19年6月期の売上構成比は金融システムソリューション89%、プロダクトソリューション11%、営業利益構成比は金融システムソリューション97%、プロダクトソリューション3%だった。
クレジットカード会社、ネット銀行、証券会社など金融関連のシステム開発受託・ハードウェア販売・保守サービスを収益柱としている。金融業界のシステム投資や案件ごとの採算性が影響し、下期の構成比が高い特性もある。
■事業領域拡大に向けて新製品・新サービスを強化
金融システムソリューションでは、クレジットカード決済のフロント業務関連システムから、金融領域全般への事業領域拡大を目指し、クラウドサービスも強化している。また拡大するEC決済に対応して、複数のカード会社と次世代不正検知の実証実験を進めている。プロダクトソリューションでは、サイバー攻撃や情報漏えいに対応したセキュリティ関連のソリューションを強化している。
クラウドサービスの20年3月末時点の導入社数は、OnCore SwitchのIGATESが2社、不正検知のIFINDSが3社、アクワイアリング業務のIOASISが5社となった。
AI関連の新規開発案件では、SMBC日興証券「AI株価見守りサービス」に、CEP(Complex Event Processing)エンジンであるFES(Fast Event Streamer)が採用され、19年7月サービス開始した。
19年8月には、あいおいニッセイ同和損害保険などと共同で、業界初のテレマティクス技術を活用した事故対応システム「テレマティクス損害サービスシステム」を開発した。

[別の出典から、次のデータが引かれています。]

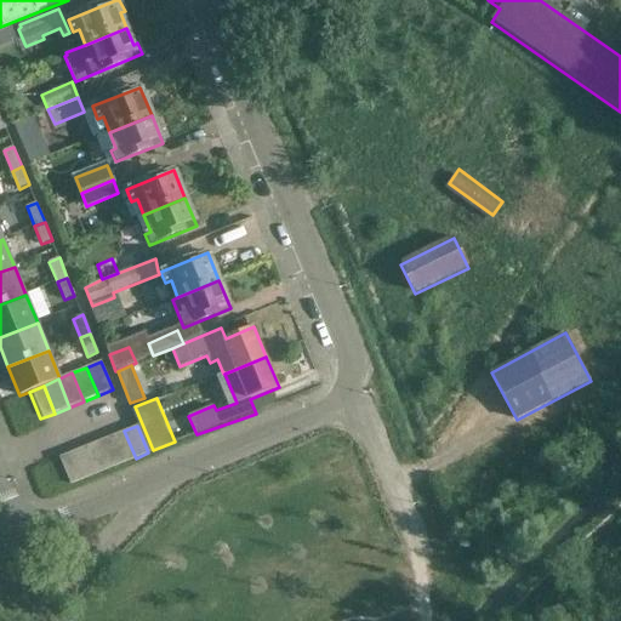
[(124,431),(110,437),(123,465),(136,459),(124,431)]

中期事業計画では経営目標値として、22年6月期売上高120億円(金融システムソリューション106億円、プロダクトソリューション14億円)、営業利益12億円(営業利益率10.0%)を掲げている。サイバーセキュリティ総合プロバイダーを目指し、金融システムソリューションにおけるクラウドサービスは中期的に売上高14億円(19年6月期実績6億37百万円)を目指す。なお目標値には次の大型開発案件の候補や新規商材を織り込んでいない。
■20年6月期増益予想
20年6月期業績(非連結)予想は売上高が19年6月期比1.5%増の106億円、営業利益が8.5%増の10億円、経常利益が9.1%増の10億40百万円、純利益が5.3%増の7億20百万円としている。配当予想は19年6月期と同額の9円(期末一括)である。
金融システムソリューションは0.7%増収で7.9%増益、プロダクトソリューションは8.5%増収で29.0%増益の計画である。金融システムソリューションでは大型開発案件が減少するが、その他開発案件の増加でカバーする。クラウドサービスの売上高は8億円の計画としている。
第3四半期累計は、売上高が前年同期比1.5%増の78億05百万円、営業利益が13.3%減の5億85百万円、経常利益が12.7%減の6億01百万円、純利益が14.7%減の3億98百万円だった。
金融システムソリューション事業はソフトウェア開発やクラウドサービスの拡大で1.1%増収だが、自社製パッケージの減少や一部開発案件の利益率低下で2.1%減益だった。プロダクトソリューションは他社製品の増加で6.6%増収だが、利益率の高い自社製品の減少で赤字拡大した。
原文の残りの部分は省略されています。